米国癌学会(AACR)は4月21日、メトホルミンで膵管腺癌(PDAC)患者の生存期間が延長できなかったことを示す後ろ向きコホート研究を発表した。

現在までに行われてきた複数の疫学研究で報告されてきた効果のなかに、メトホルミンと膵臓癌を含めたさまざまな癌の死亡リスク低下との関連性があり、膵臓癌患者の延命効果についても期待されていた。

今回の後ろ向き研究では、メトホルミンの使用と生存期間について包括的に評価がなされている。メイヨークリニックの膵臓癌領域特定優良研究プログラム(SPORE)のPDAC患者1360人のデータからメトホルミンの使用状況により、使用していない群からPDACと診断後30日以上経過してから使用開始した群まで5群に分けられたうえで、生存期間が比較検討されている。

結果であるが、メトホルミンを使用していない患者の生存期間の中央値は308日間だったの対し、使用している患者では292日間で、統計的差異は認められなかった。また、診断後30日以上経過してから使用開始した群の生存期間が818日間と最長であった。研究者はこの結果を、「患者群に固有の生存バイアスがあることを示唆しているが、それを考慮してもメトホルミンの効果は確認できなかった」と解説している。
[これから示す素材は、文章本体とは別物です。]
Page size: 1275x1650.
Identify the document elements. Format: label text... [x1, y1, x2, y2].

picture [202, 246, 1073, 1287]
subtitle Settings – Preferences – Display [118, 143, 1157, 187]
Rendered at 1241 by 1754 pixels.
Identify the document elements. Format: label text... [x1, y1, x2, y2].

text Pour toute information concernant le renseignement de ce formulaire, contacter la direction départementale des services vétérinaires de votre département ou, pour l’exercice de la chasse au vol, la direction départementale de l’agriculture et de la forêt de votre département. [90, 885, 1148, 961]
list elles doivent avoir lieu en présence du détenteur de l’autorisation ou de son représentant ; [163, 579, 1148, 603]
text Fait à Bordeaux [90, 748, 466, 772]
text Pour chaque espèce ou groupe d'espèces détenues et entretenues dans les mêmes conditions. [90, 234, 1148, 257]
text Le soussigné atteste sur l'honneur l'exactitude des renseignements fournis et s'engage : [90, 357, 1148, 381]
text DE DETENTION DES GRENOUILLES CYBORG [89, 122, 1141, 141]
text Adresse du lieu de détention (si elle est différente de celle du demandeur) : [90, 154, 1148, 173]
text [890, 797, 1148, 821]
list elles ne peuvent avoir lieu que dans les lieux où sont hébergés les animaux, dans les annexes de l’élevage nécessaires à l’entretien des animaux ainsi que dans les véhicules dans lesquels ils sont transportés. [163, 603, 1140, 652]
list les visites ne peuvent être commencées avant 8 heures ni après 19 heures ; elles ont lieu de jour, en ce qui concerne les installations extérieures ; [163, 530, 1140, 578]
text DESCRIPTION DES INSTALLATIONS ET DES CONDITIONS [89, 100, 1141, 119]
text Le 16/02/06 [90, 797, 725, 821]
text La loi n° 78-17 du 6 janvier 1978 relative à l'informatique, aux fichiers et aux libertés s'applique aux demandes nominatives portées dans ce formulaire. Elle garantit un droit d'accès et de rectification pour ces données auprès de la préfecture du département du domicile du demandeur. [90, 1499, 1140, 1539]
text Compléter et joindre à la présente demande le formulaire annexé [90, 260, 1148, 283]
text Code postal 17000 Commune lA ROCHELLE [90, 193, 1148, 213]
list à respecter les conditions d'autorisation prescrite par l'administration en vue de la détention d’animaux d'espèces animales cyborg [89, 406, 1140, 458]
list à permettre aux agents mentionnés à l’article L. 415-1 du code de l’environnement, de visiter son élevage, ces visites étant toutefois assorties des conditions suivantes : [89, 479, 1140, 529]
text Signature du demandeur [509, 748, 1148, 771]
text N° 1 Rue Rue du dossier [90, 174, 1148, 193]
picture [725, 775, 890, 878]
メイヨークリニック癌センターのRoongruedee Chaiteerakij氏は、「投薬治療と癌生存期間に対する研究では、かなり慎重になって詳細なデータを収集するのは当然のことだが、後ろ向き研究計画ではそれが必ずしも可能なわけではない」と述べたうえで、「今回の研究は、後ろ向き研究の適切な計画の重要性と確かな理論的根拠のある前向き研究の必要性を浮き彫りにしている」と指摘している。